ГЛАВА 17

Волки на большой дороге.

Утки, кролики и жирные куры.

Кто предупредит беззащитных?

— Дыни! Сочные, сладкие дыни! — зазывал крестьянин. Старый слуга, худой, как скелет, подошел к нему и взял дыню. Он понюхал стебель, чтобы проверить спелость, и взвесил ее на руке, чтобы оценить вес. Удовлетворенный качеством товара, он принялся всерьез торговаться с продавцом дынь о покупке двух штук. В руках у слуги было несколько свертков с другими покупками с открытого рынка Камакуры.
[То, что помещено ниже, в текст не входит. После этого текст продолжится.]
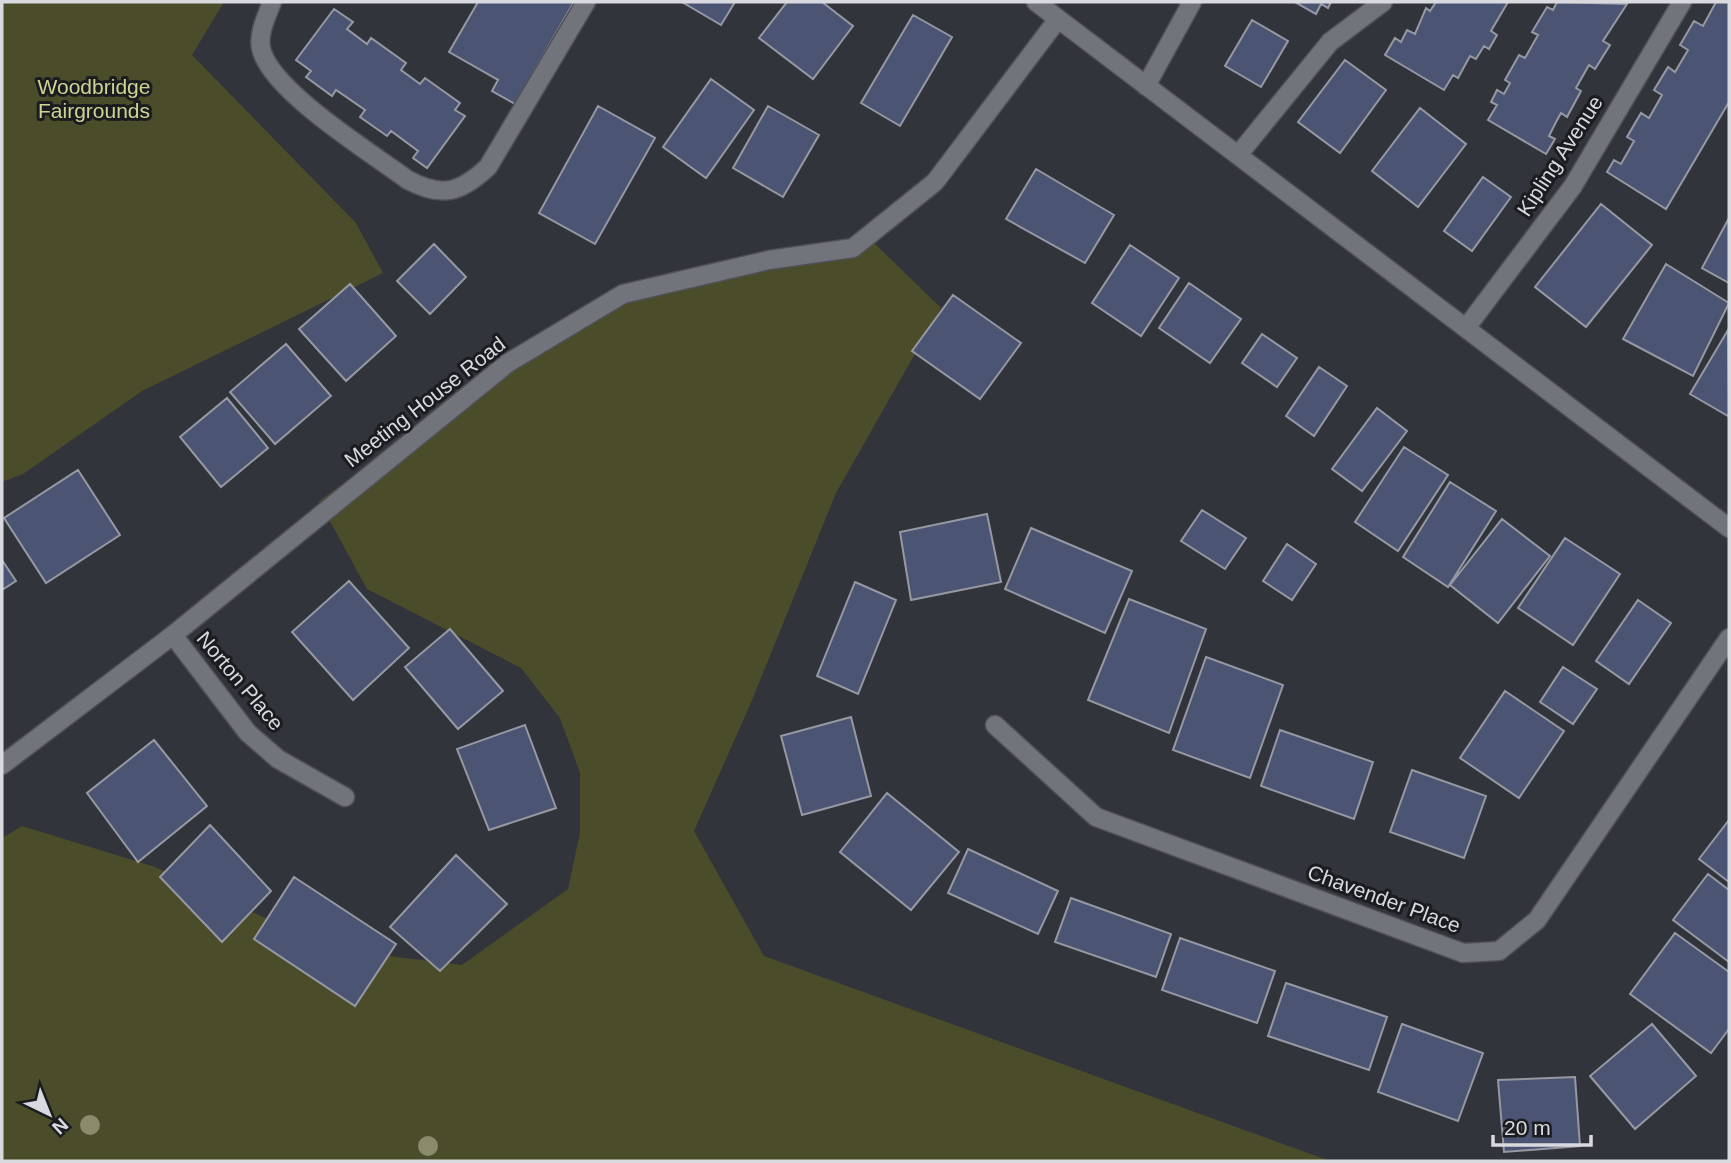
<svg xmlns="http://www.w3.org/2000/svg" width="1731" height="1163" font-family="Helvetica,sans-serif">
  <style>
    .green { fill: #4b4c2a }
    .building { fill: #4c5474; stroke: #9699a2; stroke-width: 2 }
    .lines { fill: none; stroke-linecap: round; stroke-linejoin: round }
    .minor-casing { stroke: #4f5157; stroke-width: 21 }
    .minor { stroke: #72747c; stroke-width: 18 }
    .tree { fill: #898b6b }
    .labels { text-anchor: middle; stroke-width: 6; stroke-linejoin: round; paint-order: stroke }
    .park-label { font-size: 21px; fill: #d0d392; stroke: #1b1c1f }
    .street-label { font-size: 21px; fill: #d9dadf; stroke: #1b1c1f }
  </style>
  <rect width="100%" height="100%" fill="#32343b"/>
  <path class="green" d="M2 2H224L192 55 356 223 383 273 142 391 23 474 2 482Z
    M869 238 941 308 836 493 750 705 694 831 764 956 1330 1161H2V838L22 826 155 867 332 949 462 965 568 889 580 833V773L560 718 521 668 367 589 319 501 593 304Z"/>
  <path class="building" d="M478 2H574L515 104 492 91 498 80 449 52Z
    M682 2H735L721 25Z
    M787 2H822L853 26 813 79 759 38Z
    M1295 2H1331L1328 8 1321 4 1316 14Z
    M1436 2H1508L1491 31 1497 35 1489 49 1484 46 1476 59 1470 56 1458 78 1453 75 1444 90 1385 55 1395 38 1401 42 1407 30 1415 34 1426 8 1430 11Z
    M1557 2 1627 4 1603 41 1610 45 1595 69 1589 65 1576 88 1581 91 1567 117 1561 113 1556 122 1549 136 1555 139 1546 154 1488 120 1497 105 1491 102 1497 90 1504 94 1510 83 1505 80 1519 55 1525 58 1538 35 1532 32 1547 7 1553 10Z
    M1716 2H1729V102L1666 209 1607 172 1614 160 1621 164 1634 141 1627 137 1641 113 1649 118 1662 95 1654 90 1668 67 1675 72 1688 50 1680 45 1694 21 1703 26Z
    M334 9 353 22 347 29 367 44 371 38 406 63 401 70 420 84 425 78 460 103 455 110 465 116 427 168 413 158 418 151 391 131 387 136 360 117 365 110 336 90 332 96 306 77 311 71 296 60Z
    M913 15 952 37 900 126 861 103Z
    M1252 20 1288 41 1261 87 1225 66Z
    M1345 60 1386 90 1340 153 1298 122Z
    M711 79 754 110 706 178 663 147Z
    M598 106 655 138 595 244 539 213Z
    M768 106 819 135 783 197 733 168Z
    M1420 108 1466 144 1418 207 1372 171Z
    M1036 169 1114 215 1085 263 1006 219Z
    M1483 177 1511 197 1472 251 1444 231Z
    M1601 204 1652 245 1586 327 1535 287Z
    M1729 218V283L1702 268Z
    M434 244 466 277 430 314 397 281Z
    M1130 245 1179 278 1141 336 1092 303Z
    M1666 264 1729 303 1693 376 1623 339Z
    M1189 283 1241 319 1210 363 1159 328Z
    M350 284 396 336 346 381 299 329Z
    M953 295 1021 343 980 399 912 351Z
    M1728 330 1729 413 1728 416 1690 394Z
    M1262 334 1297 358 1277 387 1242 363Z
    M286 344 331 396 275 444 230 392Z
    M1319 367 1347 386 1314 436 1286 416Z
    M227 398 268 448 221 487 180 437Z
    M1377 408 1407 431 1362 491 1332 469Z
    M1404 447 1448 475 1398 551 1355 522Z
    M78 470 120 535 46 583 4 518Z
    M1450 482 1496 511 1448 587 1403 557Z
    M1202 510 1246 538 1225 569 1181 541Z
    M987 514 1001 582 911 600 900 532Z
    M1502 519 1550 556 1498 623 1450 585Z
    M1031 528 1132 571 1105 633 1005 589Z
    M1565 538 1620 574 1573 645 1518 608Z
    M1287 544 1316 564 1292 600 1263 581Z
    M2 560 16 581 2 590Z
    M349 581 409 648 353 700 292 632Z
    M855 582 896 600 858 694 817 676Z
    M1129 599 1206 629 1169 733 1088 700Z
    M1638 600 1671 623 1629 684 1596 661Z
    M450 629 503 691 458 729 405 667Z
    M1206 657 1283 685 1250 778 1173 750Z
    M1563 667 1597 689 1573 724 1540 702Z
    M1505 691 1564 731 1519 798 1460 758Z
    M851 717 871 796 802 815 781 736Z
    M525 725 556 808 489 830 457 749Z
    M1280 730 1373 762 1354 819 1261 786Z
    M154 740 207 806 138 862 87 793Z
    M1412 770 1486 796 1464 858 1390 832Z
    M887 793 959 852 911 910 840 852Z
    M1729 820V882L1699 859Z
    M210 825 271 891 222 942 160 877Z
    M968 849 1058 891 1038 934 948 893Z
    M456 855 507 904 440 971 390 927Z
    M1708 874 1729 890V962L1673 920Z
    M294 877 396 944 355 1006 254 939Z
    M1071 898 1171 934 1156 977 1055 942Z
    M1675 933 1729 972V1029L1711 1053 1630 994Z
    M1180 938 1275 971 1257 1023 1162 990Z
    M1286 983 1387 1017 1369 1070 1268 1036Z
    M1402 1024 1483 1053 1458 1121 1378 1092Z
    M1652 1024 1696 1076 1635 1129 1590 1076Z
    M1575 1077 1580 1146 1504 1152 1498 1080Z"/>
  <g class="lines">
    <defs>
      <path id="minor" d="M272 2C267 16 258 32 261 48 269 90 373 154 408 180 442 198 460 193 488 167L586 2
        M1036 2 1729 528
        M1146 86 1192 2
        M1239 154 1330 42 1383 2
        M1466 328 1573 186 1682 2
        M173 635 248 733 278 759 345 797
        M995 725 1096 817 1463 953 1499 951 1537 920 1729 638
        M2 765 173 635 508 363 623 294 769 260 853 248 935 182 1058 19"/>
    </defs>
    <use href="#minor" class="minor-casing"/>
    <use href="#minor" class="minor"/>
  </g>
  <g class="tree">
    <circle cx="90" cy="1125" r="10"/>
    <circle cx="428" cy="1146" r="10"/>
  </g>
  <g class="labels">
    <g class="park-label">
      <text x="94" y="94">Woodbridge<tspan x="94" dy="24">Fairgrounds</tspan></text>
    </g>
    <g class="street-label">
      <text transform="translate(1560 156) rotate(-57)" y="7">Kipling Avenue</text>
      <text transform="translate(425 402) rotate(-38)" y="7">Meeting House Road</text>
      <text transform="translate(240 681) rotate(50)" y="7">Norton Place</text>
      <text transform="translate(1384 899) rotate(20)" y="7">Chavender Place</text>
    </g>
  </g>
  <rect width="1731" height="1163" fill="none" stroke="#d9dadf" stroke-width="7"/>
  <g transform="translate(49 1114) rotate(137)" stroke="#1b1c1f" stroke-width="5" paint-order="stroke">
  <path d="M0-5L12 26L0 18L-12 26Z" fill="#d9dadf"/>
  <text y="-10" font-size="19" font-weight="bold" text-anchor="middle" fill="#d9dadf">N</text>
  </g>
  <path d="M1493 1135v10h98v-10" fill="none" stroke="#d9dadf" stroke-width="3.5"/>
  <text x="1504" y="1135" font-size="21" fill="#d9dadf" stroke="#1b1c1f" stroke-width="5" paint-order="stroke">20 m</text>
</svg>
Всего через несколько фраз двое мужчин уже увлеченно обсуждали цену. В пылу торга ни один из них не заметил четверых ронинов, круживших по рынку. Ронины воображали, что похожи на волков, но на самом деле больше смахивали на бродячих псов. Они привыкли чинить неприятности и сошлись к этим двоим, потому что те выглядели слабыми и беззащитными.

— Все равно слишком дорого за такой скверный товар, — сказал старый слуга.

— Но, господин, это превосходные дыни! Лучшие в Камакуре. Сочные, сладкие, в самом соку. Спросите любого. Все знают качество моих дынь. — Крестьянин весьма наслаждался оживленным спором о цене. У современных жен, казалось, не было времени на хороший торг. А этот слуга умел торговаться! Должно быть, его учил мастер.

— По-моему, они перезрели. Если я не заберу у тебя две за полцены, то завтра ты их просто выбросишь.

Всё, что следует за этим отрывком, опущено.